The Foundations of the Crowd Financing Method
Crowd financing has arisen out of the need to raise capital outside of traditional banks and loan institutions. Banks usually have very stringent policies when qualifying for business loans. An entrepreneur looking to secure financing for a new startup, would typically not meet their criteria.

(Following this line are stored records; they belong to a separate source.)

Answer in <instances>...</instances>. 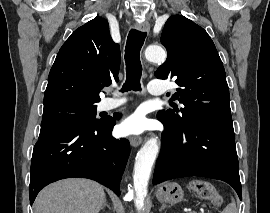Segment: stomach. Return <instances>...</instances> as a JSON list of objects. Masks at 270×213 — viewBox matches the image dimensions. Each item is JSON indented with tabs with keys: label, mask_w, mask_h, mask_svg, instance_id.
Instances as JSON below:
<instances>
[{
	"label": "stomach",
	"mask_w": 270,
	"mask_h": 213,
	"mask_svg": "<svg viewBox=\"0 0 270 213\" xmlns=\"http://www.w3.org/2000/svg\"><path fill=\"white\" fill-rule=\"evenodd\" d=\"M157 198L161 202L175 204L183 199V190L181 186L175 182L166 183L157 190Z\"/></svg>",
	"instance_id": "0dacf381"
}]
</instances>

The Intersection Between Crowdfunding & Crowdlending
When comparing crowdlending vs crowdfunding, it is immediately apparent that there are similarities. This is because crowdlending is indeed a type of crowdfunding. But whereas most types of crowdfunding are not loans, crowdlending is loans-based.
Overview of Crowdfunding
Crowdfunding is a fundraising method that relies on the collective pooling of funds, usually (but not exclusively) to finance a project or business. These funds are contributed by individuals, typically via an online crowdfunding platform.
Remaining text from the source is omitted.